Papst Franziskus hatte die Weltsynode im Oktober in Rom eröffnet. Geplant ist ein mehrstufiger Prozess mit dem Titel „Für eine synodale Kirche: Gemeinschaft, Teilhabe und Sendung“. 2023 soll in Rom eine weltweite Bischofssynode stattfinden, die über die gesammelten Themen berät und Reformvorschläge an den Papst formuliert. Hollerich kommt als Generalberichterstatter eine wichtige Position zu. Er wird beispielsweise maßgeblich für die Erstellung des Arbeitstextes verantwortlich sein.

Hollerich betonte, die Leitfragen aus dem Vatikan seien bewusst offen gehalten und sollten von den Ortskulturen und -kirchen in „lokale Musik übersetzt“ werden. „Wenn man diese Übersetzung leistet, dann kommt auch etwas Konkretes für die Ortskirchen heraus“, so der Kardinal. Das Leitwort der Synode beziehe sich auf Herausforderungen wie Frieden, Gerechtigkeit und Klima, die im Großen und im Kleinen angegangen werden müssten. Es gelte, Rücksicht auf arme Menschen, die Umwelt und nachfolgende Generationen zu nehmen. „Es geht darum, dass wir unseren Lebensstil ändern. Auch ich muss mich ändern und mich als Bischof darauf einlassen“, sagte Hollerich.
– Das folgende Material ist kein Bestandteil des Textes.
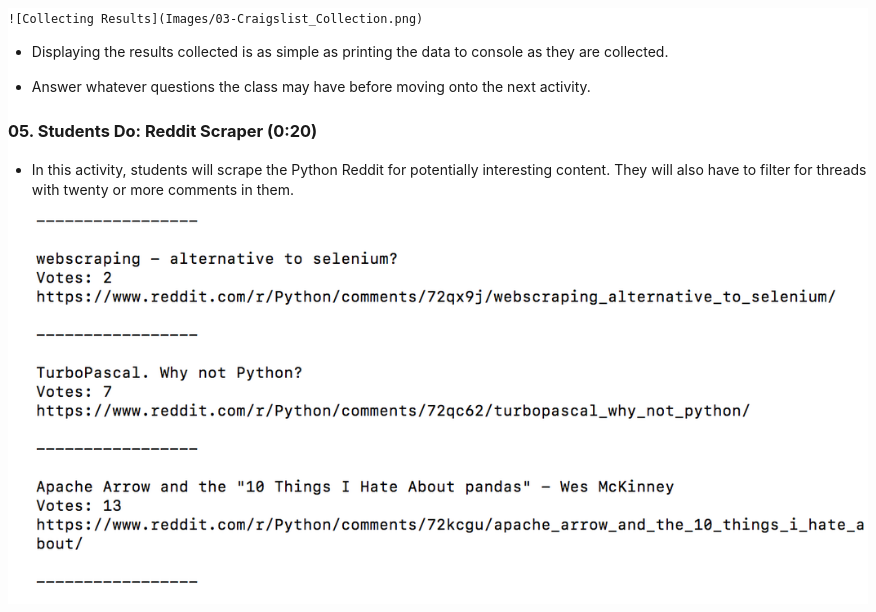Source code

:     ![Collecting Results](Images/03-Craigslist_Collection.png)

* Displaying the results collected is as simple as printing the data to console as they are collected.

* Answer whatever questions the class may have before moving onto the next activity.

### 05. Students Do: Reddit Scraper (0:20)

* In this activity, students will scrape the Python Reddit for potentially interesting content. They will also have to filter for threads with twenty or more comments in them.

  ![Reddit Scrape - Output](Images/04-RedditScrape_Output.png)
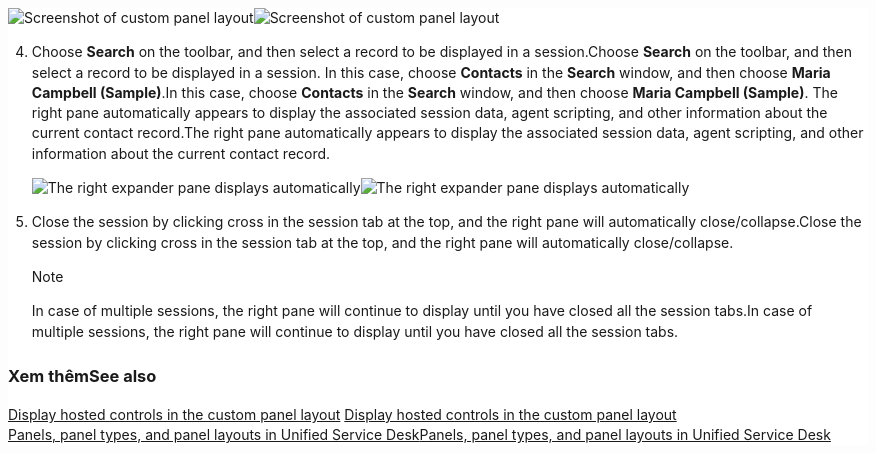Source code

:    <span data-ttu-id="e2c60-161">![Screenshot of custom panel layout](../unified-service-desk/media/usd-create-custom-panel-layout-4.png "Screenshot of custom panel layout")</span><span class="sxs-lookup"><span data-stu-id="e2c60-161">![Screenshot of custom panel layout](../unified-service-desk/media/usd-create-custom-panel-layout-4.png "Screenshot of custom panel layout")</span></span>  
  
4. <span data-ttu-id="e2c60-162">Choose **Search** on the toolbar, and then select a record to be displayed in a session.</span><span class="sxs-lookup"><span data-stu-id="e2c60-162">Choose **Search** on the toolbar, and then select a record to be displayed in a session.</span></span> <span data-ttu-id="e2c60-163">In this case, choose **Contacts** in the **Search** window, and then choose **Maria Campbell (Sample)**.</span><span class="sxs-lookup"><span data-stu-id="e2c60-163">In this case, choose **Contacts** in the **Search** window, and then choose **Maria Campbell (Sample)**.</span></span> <span data-ttu-id="e2c60-164">The right pane automatically appears to display the associated session data, agent scripting, and other information about the current contact record.</span><span class="sxs-lookup"><span data-stu-id="e2c60-164">The right pane automatically appears to display the associated session data, agent scripting, and other information about the current contact record.</span></span>  
  
   <span data-ttu-id="e2c60-165">![The right expander pane displays automatically](../unified-service-desk/media/usd-create-custom-panel-layout-5.png "The right expander pane displays automatically")</span><span class="sxs-lookup"><span data-stu-id="e2c60-165">![The right expander pane displays automatically](../unified-service-desk/media/usd-create-custom-panel-layout-5.png "The right expander pane displays automatically")</span></span>  
  
5. <span data-ttu-id="e2c60-166">Close the session by clicking cross in the session tab at the top, and the right pane will automatically close/collapse.</span><span class="sxs-lookup"><span data-stu-id="e2c60-166">Close the session by clicking cross in the session tab at the top, and the right pane will automatically close/collapse.</span></span>  
  
   > [!NOTE]
   >  <span data-ttu-id="e2c60-167">In case of multiple sessions, the right pane will continue to display until you have closed all the session tabs.</span><span class="sxs-lookup"><span data-stu-id="e2c60-167">In case of multiple sessions, the right pane will continue to display until you have closed all the session tabs.</span></span>  
  
### <a name="see-also"></a><span data-ttu-id="e2c60-168">Xem thêm</span><span class="sxs-lookup"><span data-stu-id="e2c60-168">See also</span></span>  
 <span data-ttu-id="e2c60-169">[Display hosted controls in the custom panel layout](../unified-service-desk/display-hosted-controls-custom-panel-layout.md) </span><span class="sxs-lookup"><span data-stu-id="e2c60-169">[Display hosted controls in the custom panel layout](../unified-service-desk/display-hosted-controls-custom-panel-layout.md) </span></span>  
 [<span data-ttu-id="e2c60-170">Panels, panel types, and panel layouts in Unified Service Desk</span><span class="sxs-lookup"><span data-stu-id="e2c60-170">Panels, panel types, and panel layouts in Unified Service Desk</span></span>](../unified-service-desk/panels-panel-types-panel-layouts.md)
Mit Blick auf sein Amt als Generalberichterstatter betonte der Kardinal, dass er sich vorab mit inhaltlichen Einschätzungen zurückhalten wolle, um die Debatte nicht in eine Richtung zu drängen. Auch fühle er sich in erster Linie verpflichtet, zuzuhören – und „ich will bereit sein, meine eigene Meinung auch zu ändern“, betonte er.

Im Erzbistum Luxemburg ist ein Team für die Gestaltung der Synode verantwortlich, das sich unter anderem um Gespräche, Austausch und Konferenzen kümmert. Ein Mitglied dieses Teams, Jean-Louis Zeien, appellierte, der Synode eine Chance zu geben und nicht zu sagen „so etwas hatten wir noch nie, so etwas geht nicht“. Wer eine Chance sehe, der könne auch zu Veränderungen und Ergebnissen kommen.

Kardinal Jean-Claude Hollerich

Kardinal Jean-Claude Hollerich (63) ist seit 2011 Erzbischof im traditionell katholisch geprägten Luxemburg. Am 9. August 1958 im luxemburgischen Differdingen geboren, studierte er Ende der 70er Jahre in Rom Theologie. 1981 trat er in den Jesuitenorden ein und verbrachte in den 80er und 2000er Jahren jeweils mehrere Jahre in Tokio. 2018 übernahm Hollerich das Amt des Vorsitzenden der EU-Bischofskommission COMECE. In dieser Funktion setzt er sich als Vermittler zwischen unterschiedlichen Sichtweisen für eine europäische Lösung der Flüchtlingsfrage ein. 2021 wurde Hollerich zusätzlich zum Vizepräsidenten des Rates der europäischen Bischofskonferenzen (CCEE) gewählt. 2019 nahm Papst Franziskus seinen Ordensbruder ins Kardinalskollegium auf. Es folgten die Mitgliedschaften in drei Vatikanbehörden: im Päpstlichen Kulturrat, dem Rat für den interreligiösen Dialog sowie der Bildungskongregation. Im Juli 2021 ernannte Papst Franziskus Hollerich zum Generalrelator der Weltbischofssynode zum Thema Synodalität.